WHAT IS BEING ASKED: Repeat every record exactly as written, but leave out the pictures.

START DATA

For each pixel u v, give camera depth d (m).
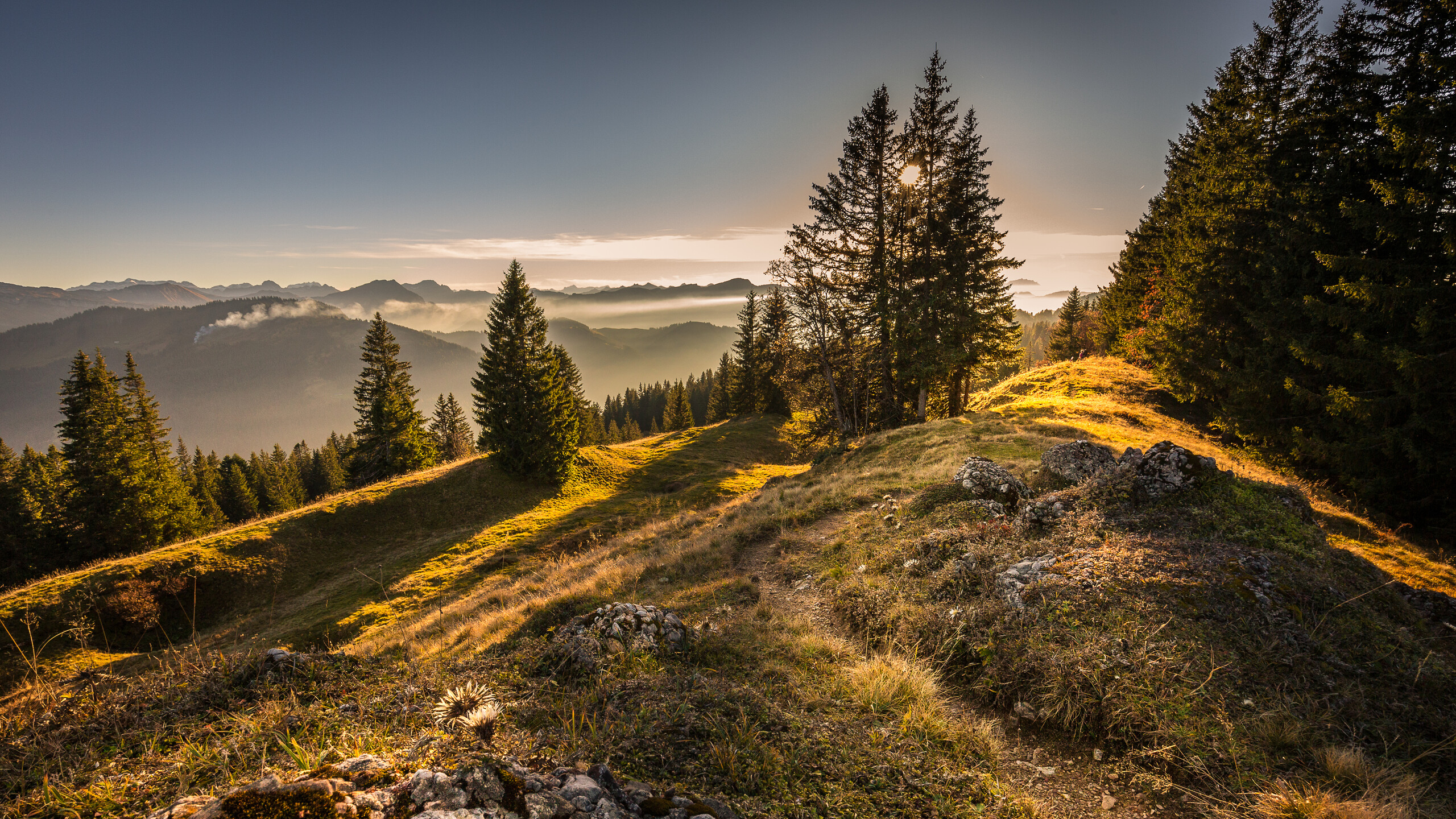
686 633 6.98
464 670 5.24
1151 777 4.54
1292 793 4.09
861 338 30.80
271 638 22.38
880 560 9.51
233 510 73.62
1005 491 10.99
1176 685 5.20
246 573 28.47
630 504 38.84
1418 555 10.66
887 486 15.30
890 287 28.48
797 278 30.78
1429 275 13.55
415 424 52.22
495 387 41.53
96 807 2.66
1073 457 11.97
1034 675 5.73
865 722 4.91
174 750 3.37
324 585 28.91
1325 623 5.87
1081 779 4.63
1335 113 17.61
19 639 21.45
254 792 2.22
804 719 4.64
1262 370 19.75
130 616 23.91
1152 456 9.19
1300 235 18.50
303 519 33.00
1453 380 13.16
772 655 6.59
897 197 28.36
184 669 4.50
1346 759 4.33
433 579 26.98
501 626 11.30
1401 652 5.55
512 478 41.50
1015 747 5.08
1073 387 30.89
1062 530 8.53
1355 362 15.34
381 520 35.28
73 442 38.19
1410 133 13.27
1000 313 29.98
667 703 4.42
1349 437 15.68
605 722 4.00
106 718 3.69
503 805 2.46
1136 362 37.56
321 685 4.43
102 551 37.50
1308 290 18.50
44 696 3.90
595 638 6.12
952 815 3.59
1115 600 6.34
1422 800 4.05
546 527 34.25
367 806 2.28
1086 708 5.23
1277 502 8.20
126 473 38.69
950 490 11.63
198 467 77.88
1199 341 23.58
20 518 42.06
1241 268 22.30
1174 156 38.03
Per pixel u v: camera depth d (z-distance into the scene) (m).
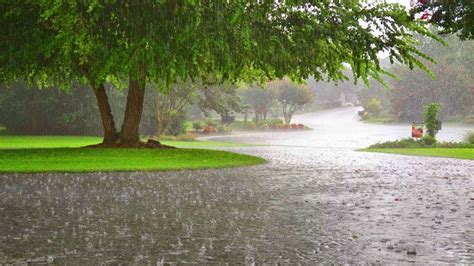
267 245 6.01
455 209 8.79
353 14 20.20
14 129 52.75
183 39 17.80
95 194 10.35
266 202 9.47
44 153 20.53
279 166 17.72
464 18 11.84
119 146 24.58
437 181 13.48
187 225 7.21
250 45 18.66
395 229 7.00
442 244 6.12
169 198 9.88
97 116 50.22
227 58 18.88
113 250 5.70
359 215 8.12
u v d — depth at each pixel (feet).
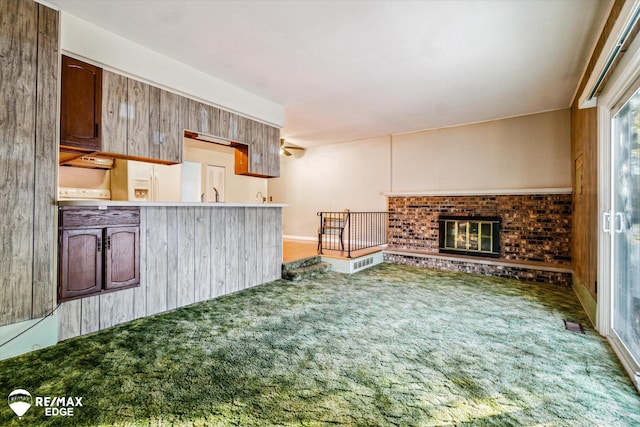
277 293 12.73
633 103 7.17
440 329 8.97
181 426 4.87
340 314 10.23
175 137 10.94
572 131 14.99
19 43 7.27
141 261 9.77
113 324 9.07
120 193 16.43
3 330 7.01
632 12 5.11
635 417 5.13
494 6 7.68
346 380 6.23
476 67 11.12
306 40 9.39
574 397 5.70
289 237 27.50
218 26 8.68
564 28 8.61
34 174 7.50
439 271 17.26
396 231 21.18
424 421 5.01
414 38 9.21
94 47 8.71
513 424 4.96
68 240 8.05
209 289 11.89
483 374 6.49
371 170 22.75
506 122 17.34
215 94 12.12
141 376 6.30
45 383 6.02
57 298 7.89
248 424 4.92
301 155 26.73
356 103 15.01
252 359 7.07
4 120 7.06
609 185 8.43
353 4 7.64
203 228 11.71
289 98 14.46
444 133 19.47
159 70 10.27
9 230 7.13
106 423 4.91
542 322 9.57
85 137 8.65
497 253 17.22
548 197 15.89
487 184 17.89
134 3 7.71
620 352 7.12
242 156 14.20
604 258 8.52
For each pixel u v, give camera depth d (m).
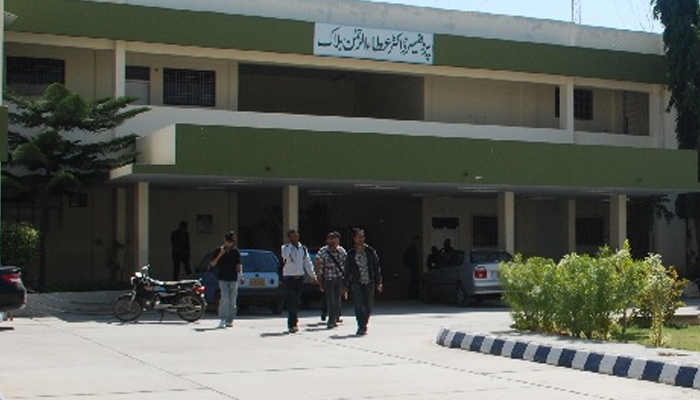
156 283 21.45
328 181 26.95
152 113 28.77
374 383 11.66
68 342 16.47
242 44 29.66
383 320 21.81
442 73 32.91
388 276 36.56
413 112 34.31
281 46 30.16
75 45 28.20
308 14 31.97
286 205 28.23
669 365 11.73
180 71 30.62
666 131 36.56
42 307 23.97
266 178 25.64
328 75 35.53
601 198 36.28
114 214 29.67
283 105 35.97
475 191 31.73
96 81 29.48
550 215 37.50
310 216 35.03
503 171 28.59
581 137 34.94
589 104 36.97
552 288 16.20
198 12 29.11
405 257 33.19
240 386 11.40
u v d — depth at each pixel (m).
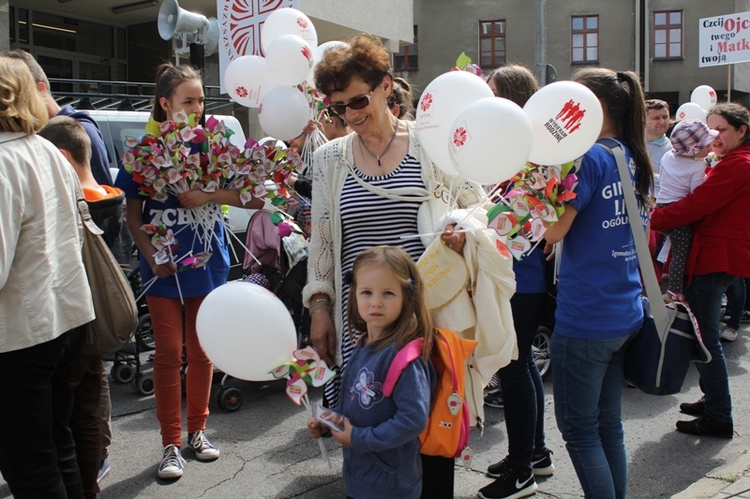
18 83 2.42
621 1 25.55
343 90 2.43
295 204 3.51
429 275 2.39
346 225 2.59
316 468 3.80
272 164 3.29
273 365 2.39
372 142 2.60
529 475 3.36
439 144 2.46
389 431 2.14
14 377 2.38
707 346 4.09
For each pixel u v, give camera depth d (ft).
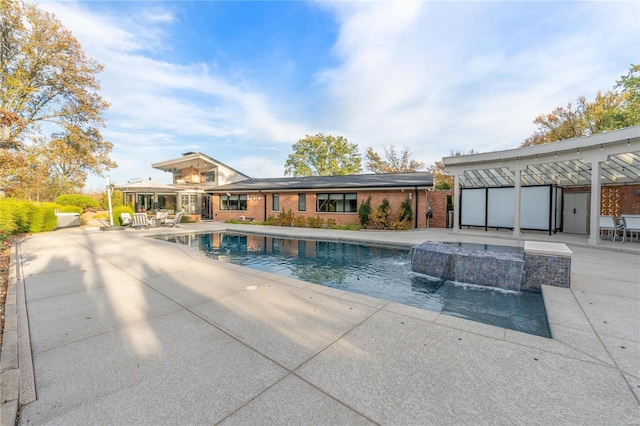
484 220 48.11
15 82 53.72
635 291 15.34
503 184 47.98
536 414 6.19
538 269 17.31
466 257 19.75
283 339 9.87
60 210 65.87
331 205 59.82
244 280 17.70
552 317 11.69
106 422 6.09
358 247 35.86
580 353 8.80
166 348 9.30
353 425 5.90
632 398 6.70
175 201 86.43
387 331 10.44
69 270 20.39
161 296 14.74
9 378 7.61
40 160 55.72
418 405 6.50
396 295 17.54
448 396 6.81
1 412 6.29
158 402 6.69
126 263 22.56
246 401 6.69
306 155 115.03
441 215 56.70
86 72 62.03
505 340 9.68
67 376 7.76
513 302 15.85
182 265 21.89
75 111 62.95
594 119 74.02
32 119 59.06
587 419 6.04
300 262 27.78
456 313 14.40
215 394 6.95
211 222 70.54
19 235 39.68
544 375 7.64
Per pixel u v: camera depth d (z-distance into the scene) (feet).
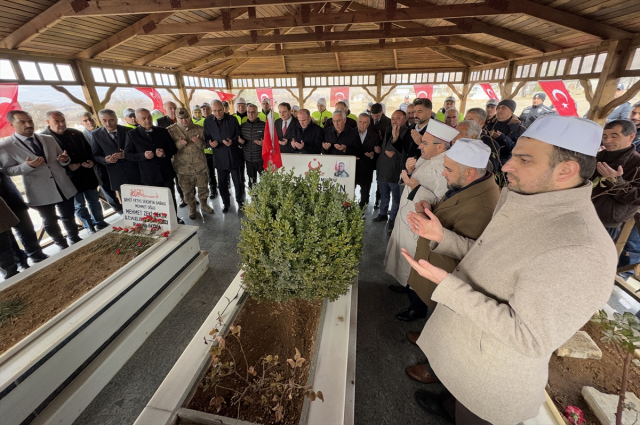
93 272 7.87
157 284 8.58
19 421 5.20
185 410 4.37
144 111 12.82
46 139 11.16
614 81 14.64
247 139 15.83
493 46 23.88
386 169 12.85
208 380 4.95
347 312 6.79
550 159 2.96
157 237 9.58
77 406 5.95
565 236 2.85
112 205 15.39
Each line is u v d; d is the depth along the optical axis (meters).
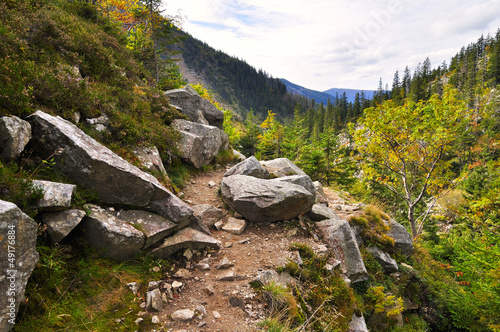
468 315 10.46
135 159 7.95
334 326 5.59
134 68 14.20
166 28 23.77
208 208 8.17
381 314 8.52
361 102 122.75
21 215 3.19
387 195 27.86
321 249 7.48
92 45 10.82
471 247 11.68
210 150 12.97
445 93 16.81
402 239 11.40
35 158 5.32
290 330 4.71
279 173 11.91
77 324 3.62
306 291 6.02
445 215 32.31
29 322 3.29
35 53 8.03
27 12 9.81
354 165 29.77
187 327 4.20
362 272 8.12
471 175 30.59
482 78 94.94
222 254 6.55
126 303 4.32
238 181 8.95
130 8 25.95
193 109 15.83
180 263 5.92
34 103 6.14
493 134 44.88
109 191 5.57
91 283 4.33
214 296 5.07
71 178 5.37
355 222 10.66
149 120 10.93
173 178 9.83
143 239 5.32
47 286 3.83
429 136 17.41
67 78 7.41
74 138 5.46
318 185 13.94
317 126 117.88
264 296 5.16
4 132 4.54
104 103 8.61
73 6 15.68
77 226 4.85
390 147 19.28
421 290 10.90
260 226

END DATA

RESULT:
For each pixel u v, give camera depth d (m).
686 633 6.98
464 670 5.24
1151 777 4.54
1292 793 4.09
861 338 30.80
271 638 22.38
880 560 9.51
233 510 73.62
1005 491 10.99
1176 685 5.20
246 573 28.47
630 504 38.84
1418 555 10.66
887 486 15.30
890 287 28.48
797 278 30.78
1429 275 13.55
415 424 52.22
495 387 41.53
96 807 2.66
1073 457 11.97
1034 675 5.73
865 722 4.91
174 750 3.37
324 585 28.91
1325 623 5.87
1081 779 4.63
1335 113 17.61
19 639 21.45
254 792 2.22
804 719 4.64
1262 370 19.75
130 616 23.91
1152 456 9.19
1300 235 18.50
303 519 33.00
1453 380 13.16
772 655 6.59
897 197 28.36
184 669 4.50
1346 759 4.33
433 579 26.98
501 626 11.30
1401 652 5.55
512 478 41.50
1015 747 5.08
1073 387 30.89
1062 530 8.53
1355 362 15.34
381 520 35.28
73 442 38.19
1410 133 13.27
1000 313 29.98
667 703 4.42
1349 437 15.68
605 722 4.00
106 718 3.69
503 805 2.46
1136 362 37.56
321 685 4.43
102 551 37.50
1308 290 18.50
44 696 3.90
595 638 6.12
952 815 3.59
1115 600 6.34
1422 800 4.05
546 527 34.25
367 806 2.28
1086 708 5.23
1277 502 8.20
126 473 38.69
950 490 11.63
198 467 77.88
1199 341 23.58
20 518 42.06
1241 268 22.30
1174 156 38.03
Per pixel u v: camera depth d (z-distance into the scene) (m).
267 245 6.01
455 209 8.79
353 14 20.20
14 129 52.75
183 39 17.80
95 194 10.35
266 202 9.47
44 153 20.53
279 166 17.72
464 18 11.84
119 146 24.58
437 181 13.48
187 225 7.21
250 45 18.66
395 229 7.00
442 244 6.12
169 198 9.88
97 116 50.22
227 58 18.88
113 250 5.70
359 215 8.12
u v d — depth at each pixel (feet).
277 293 12.73
633 103 7.17
440 329 8.97
181 426 4.87
340 314 10.23
175 137 10.94
572 131 14.99
19 43 7.27
141 261 9.77
113 324 9.07
120 193 16.43
3 330 7.01
632 12 5.11
635 417 5.13
494 6 7.68
346 380 6.23
476 67 11.12
306 40 9.39
574 397 5.70
289 237 27.50
218 26 8.68
564 28 8.61
34 174 7.50
439 271 17.26
396 231 21.18
424 421 5.01
414 38 9.21
94 47 8.71
513 424 4.96
68 240 8.05
209 289 11.89
483 374 6.49
371 170 22.75
506 122 17.34
215 94 12.12
141 376 6.30
45 383 6.02
57 298 7.89
248 424 4.92
301 155 26.73
356 103 15.01
252 359 7.07
4 120 7.06
609 185 8.43
353 4 7.64
203 228 11.71
289 98 14.46
444 133 19.47
159 70 10.27
9 230 7.13
106 423 4.91
542 322 9.57
85 137 8.65
497 253 17.22
548 197 15.89
487 184 17.89
134 3 7.71
620 352 7.12
242 156 14.20
604 258 8.52
For each pixel u v, give camera depth d (m).
156 283 21.45
328 181 26.95
152 113 28.77
374 383 11.66
68 342 16.47
242 44 29.66
383 320 21.81
442 73 32.91
388 276 36.56
413 112 34.31
281 46 30.16
75 45 28.20
308 14 31.97
286 205 28.23
669 365 11.73
180 71 30.62
666 131 36.56
42 307 23.97
266 178 25.64
328 75 35.53
601 198 36.28
114 214 29.67
283 105 35.97
475 191 31.73
96 81 29.48
550 215 37.50
310 216 35.03
503 171 28.59
581 137 34.94
589 104 36.97
552 288 16.20
198 12 29.11
405 257 33.19
240 386 11.40
u v d — depth at each pixel (m).
18 83 2.42
621 1 25.55
343 90 2.43
295 204 3.51
429 275 2.39
346 225 2.59
316 468 3.80
272 164 3.29
273 365 2.39
372 142 2.60
529 475 3.36
439 144 2.46
389 431 2.14
14 377 2.38
707 346 4.09
For each pixel u v, give camera depth d (ft).
484 220 48.11
15 82 53.72
635 291 15.34
503 184 47.98
536 414 6.19
538 269 17.31
466 257 19.75
283 339 9.87
60 210 65.87
331 205 59.82
244 280 17.70
552 317 11.69
106 422 6.09
358 247 35.86
580 353 8.80
166 348 9.30
353 425 5.90
632 398 6.70
175 201 86.43
387 331 10.44
69 270 20.39
161 296 14.74
9 378 7.61
40 160 55.72
418 405 6.50
396 295 17.54
448 396 6.81
1 412 6.29
158 402 6.69
126 263 22.56
246 401 6.69
306 155 115.03
441 215 56.70
86 72 62.03
505 340 9.68
67 376 7.76
513 302 15.85
182 265 21.89
75 111 62.95
594 119 74.02
32 119 59.06
587 419 6.04
300 262 27.78
456 313 14.40
215 394 6.95
211 222 70.54
19 235 39.68
544 375 7.64
Per pixel u v: camera depth d (z-distance into the scene) (feet).
93 272 7.87
157 284 8.58
19 421 5.20
185 410 4.37
144 111 12.82
46 139 11.16
614 81 14.64
247 139 15.83
493 46 23.88
386 169 12.85
208 380 4.95
347 312 6.79
550 159 2.96
157 237 9.58
77 406 5.95
565 236 2.85
112 205 15.39
Each line is u v d; d is the depth along the optical axis (meters).
468 315 10.46
135 159 7.95
334 326 5.59
134 68 14.20
166 28 23.77
208 208 8.17
381 314 8.52
361 102 122.75
21 215 3.19
387 195 27.86
321 249 7.48
92 45 10.82
471 247 11.68
210 150 12.97
445 93 16.81
402 239 11.40
35 158 5.32
290 330 4.71
279 173 11.91
77 324 3.62
306 291 6.02
445 215 32.31
29 322 3.29
35 53 8.03
27 12 9.81
354 165 29.77
187 327 4.20
362 272 8.12
471 175 30.59
482 78 94.94
222 254 6.55
126 303 4.32
238 181 8.95
130 8 25.95
193 109 15.83
180 263 5.92
34 103 6.14
493 134 44.88
109 191 5.57
91 283 4.33
214 296 5.07
71 178 5.37
355 222 10.66
149 120 10.93
173 178 9.83
143 239 5.32
47 286 3.83
429 136 17.41
67 78 7.41
74 138 5.46
318 185 13.94
317 126 117.88
264 296 5.16
4 132 4.54
104 103 8.61
73 6 15.68
77 226 4.85
390 147 19.28
421 290 10.90
260 226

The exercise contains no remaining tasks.